He was certainly early to divine an erosion of fixed gender roles already underway in the broader culture and then shrewdly to commercialize it. Or was it cunning?
Mr. Michele is, he said in an interview before his men’s wear show, someone who works from instinct. The notes he issued to explain his latest presentations may have been scripted in gender studies gobbledygook dense enough to make a knotty Judith Butler treatise seem like“Horton Hears a Who!’’ Yet the man himself is far less complicated, driven by emotion more than rationality or marketing. And, while he is a frank nostalgist, he is no dope.

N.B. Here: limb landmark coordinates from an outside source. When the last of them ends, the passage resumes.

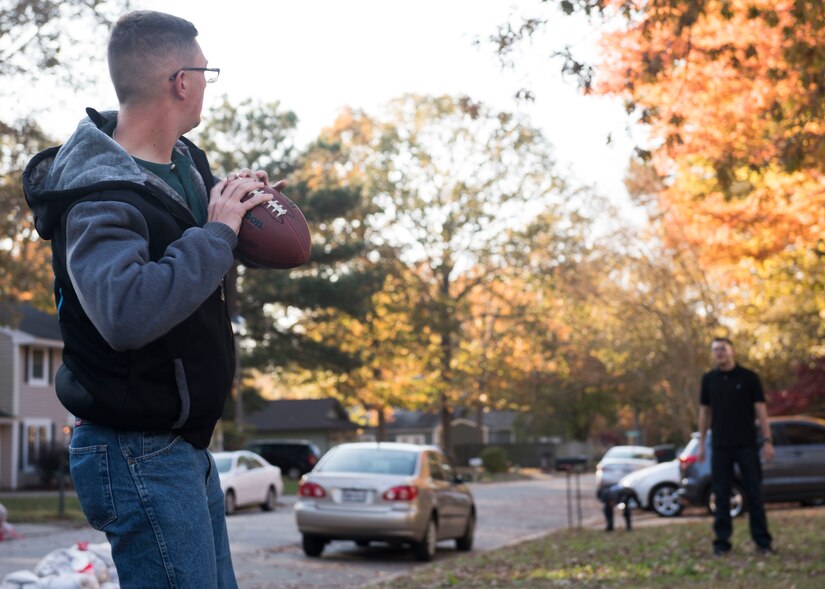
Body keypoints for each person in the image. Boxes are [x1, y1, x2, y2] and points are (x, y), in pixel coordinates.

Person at [23, 10, 279, 588]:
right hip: (134, 450)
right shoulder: (97, 193)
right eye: (206, 70)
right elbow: (129, 310)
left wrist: (245, 215)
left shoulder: (187, 165)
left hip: (183, 445)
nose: (208, 83)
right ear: (181, 80)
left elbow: (192, 266)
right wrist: (217, 235)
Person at [697, 337, 774, 557]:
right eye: (715, 350)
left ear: (732, 351)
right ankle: (722, 544)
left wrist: (767, 441)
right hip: (720, 446)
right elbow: (704, 412)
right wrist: (702, 444)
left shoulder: (749, 378)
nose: (719, 353)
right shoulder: (709, 379)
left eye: (722, 348)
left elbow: (761, 411)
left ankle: (763, 542)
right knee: (721, 496)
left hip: (747, 445)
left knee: (754, 493)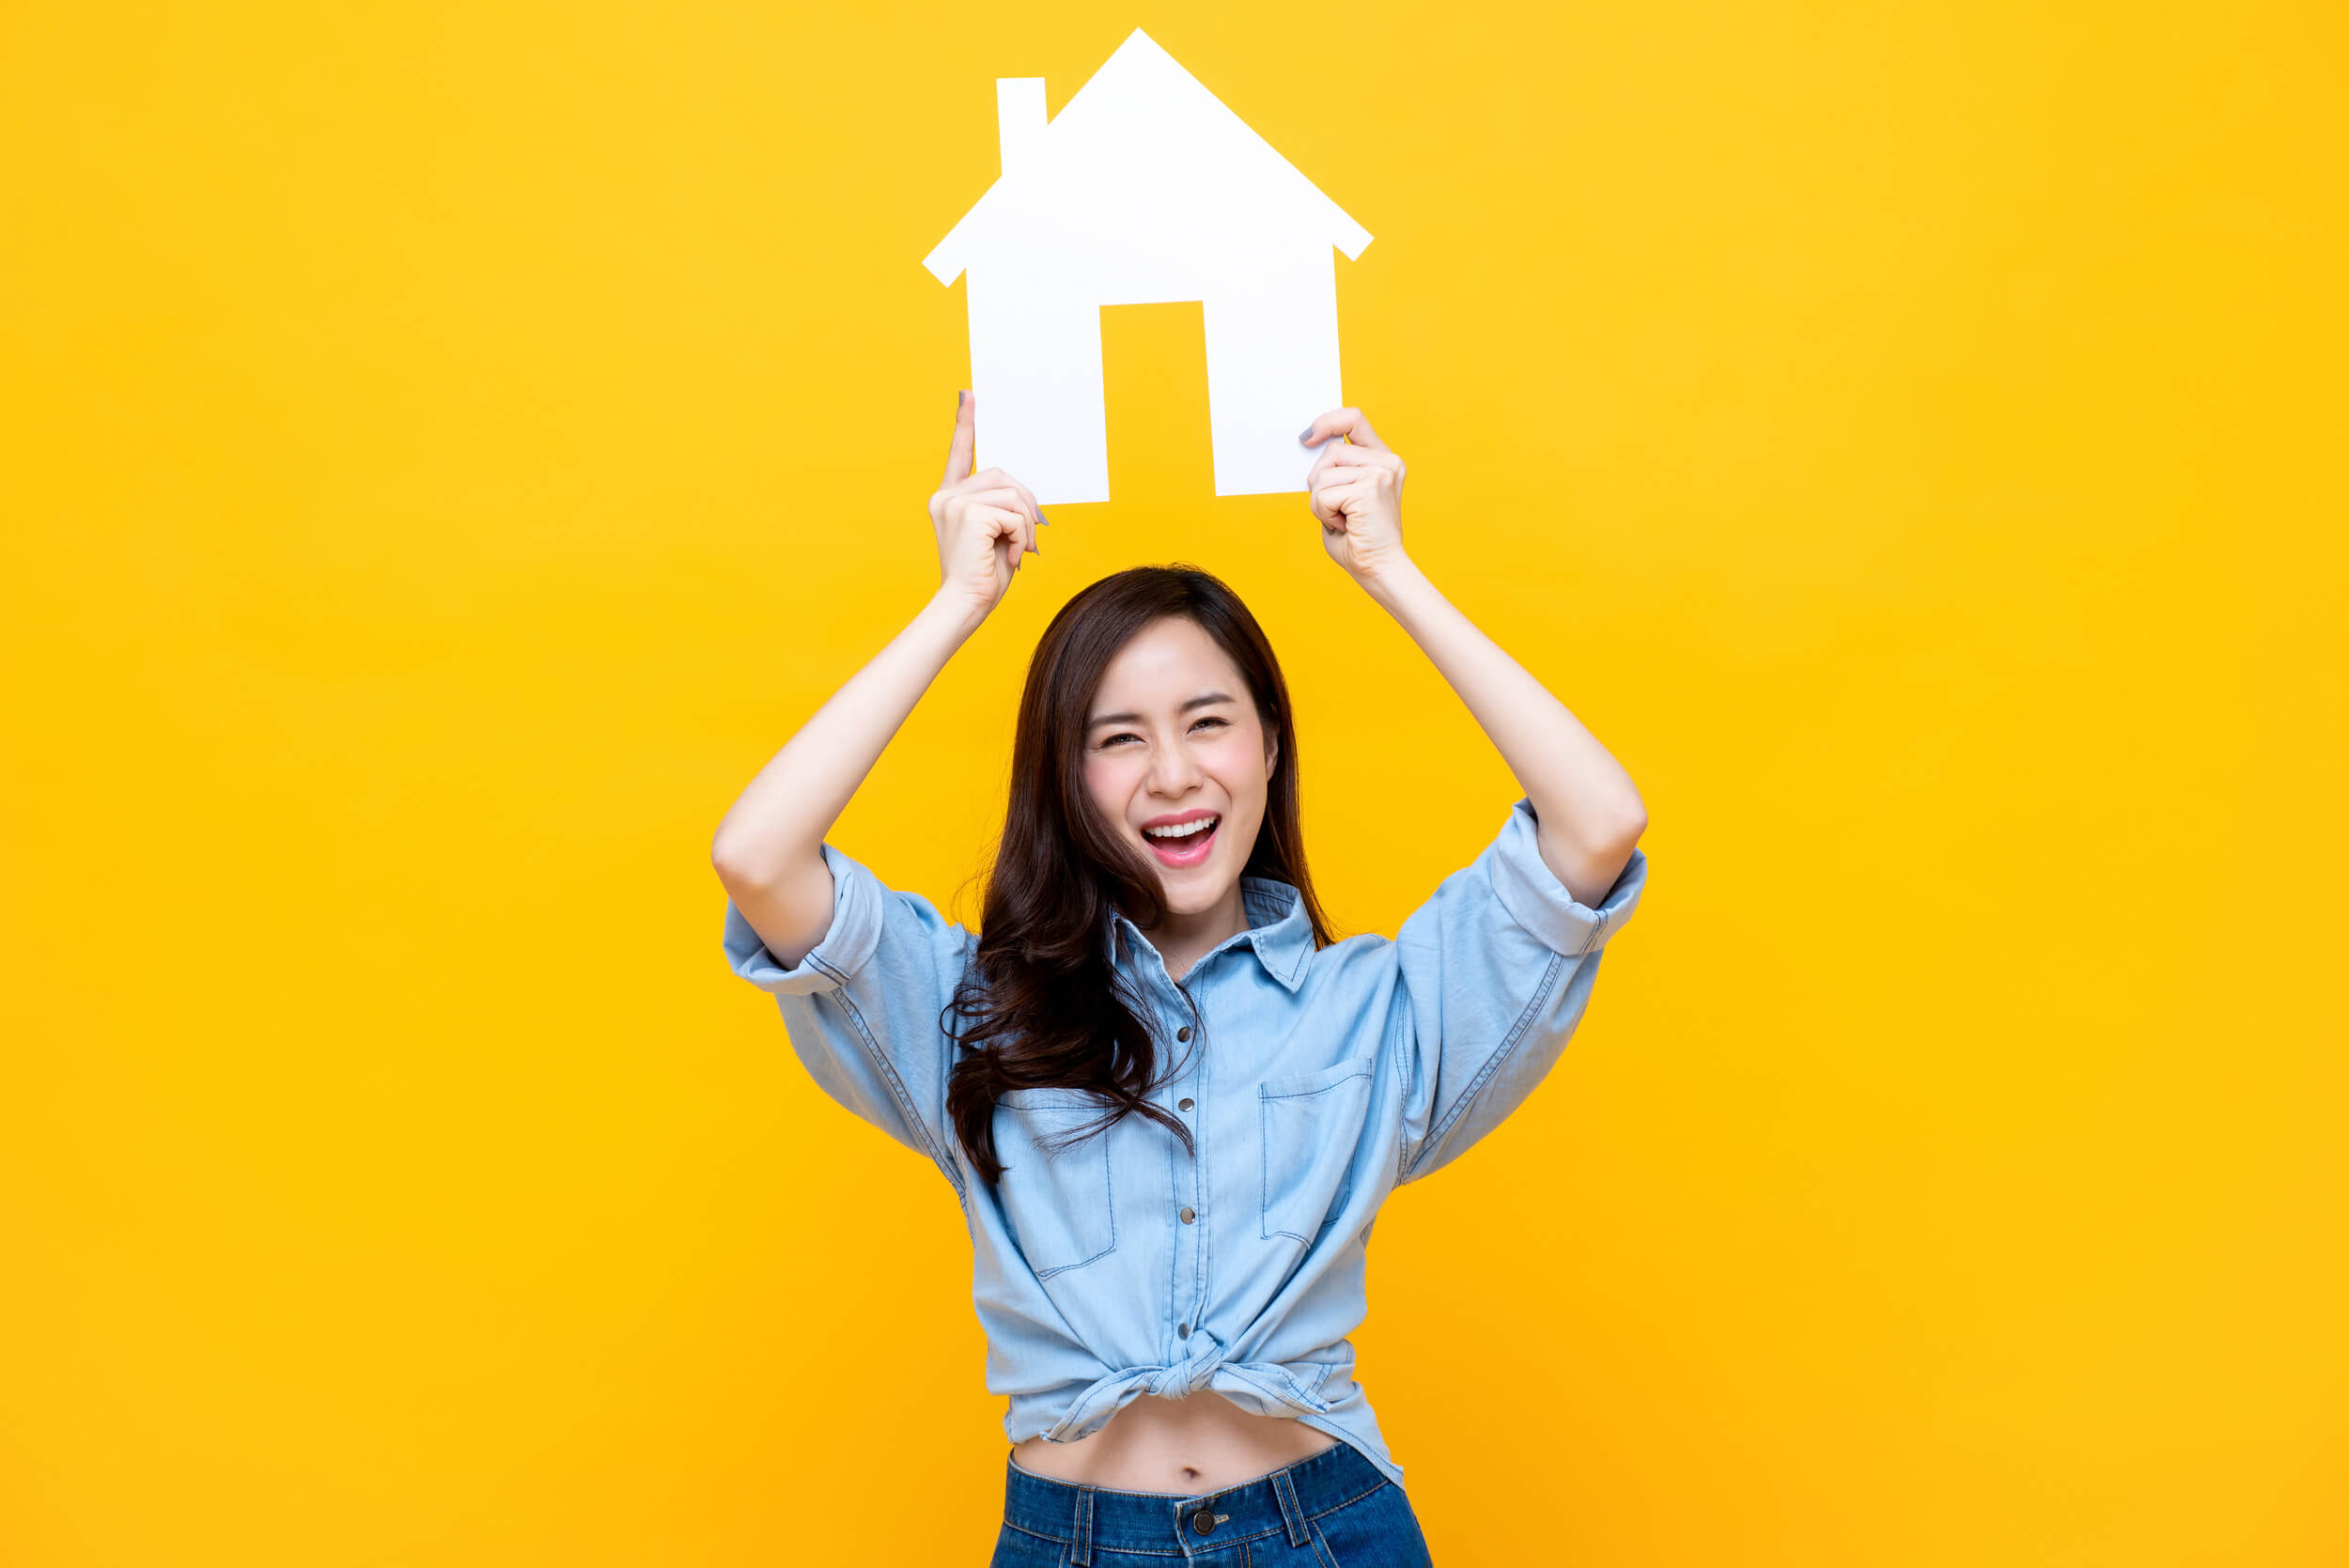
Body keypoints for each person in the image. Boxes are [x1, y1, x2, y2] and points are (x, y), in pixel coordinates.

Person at [711, 391, 1650, 1565]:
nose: (1170, 774)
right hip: (1077, 1539)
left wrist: (1391, 572)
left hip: (1329, 1529)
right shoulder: (972, 1012)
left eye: (1208, 722)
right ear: (1064, 777)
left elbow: (1600, 822)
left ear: (1266, 743)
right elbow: (757, 855)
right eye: (1116, 737)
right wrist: (959, 603)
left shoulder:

His understanding of the allure for a digital generation of the mystical, the symbolic, the analog and even the occult turned Gucci into the single biggest-selling fashion label in Italy. In a sense he is like those stamp collectors at the Mercatino Filatelico — compelled by the markers and emblems of a past that, while there in plain sight, we barely register anymore.
Others may have seen in his latest presentation — in a return to the men’s wear schedule in Milan after several seasons away — a swing of the pendulum. Mr. Michele all but guaranteed that take-away by setting a giant one swinging at the center of a convention space covered in sand and then surrounding it with tiered seating resembling the jury boxes from “Judgment at Nuremberg.’’
From the perspective of this observer, his show — of baby-doll dresses worn as overshirts, shrunken and holey sweaters, grandpa tweed coats, grass-stained denims, and lamé or brocade trousers that looked as though you had run them up yourself on a Singer — read as a continuation of the history lesson that he has been delivering all along.
Mr. Michele cannot, at 48, have even a second hand experience of wartime conditions. Yet whether he concedes it or not those years, to a surprising extent, inform his work and not because it was a time of gender dispersion. The past is an occupied country and when Mr. Michele talked about his show as a return to the childhood joy of self discovery, free from gender constraints, he was speaking the language of anyone whose consciousness or experience has ever been colonized.
Like a lot of marginalized people — Mr. Michele is gay — he evolved a rich fantasy life and a knack for subverting narratives that historically left little room for people like him. The irony is that he then took those sustaining fairy tales and used them to conquer the world.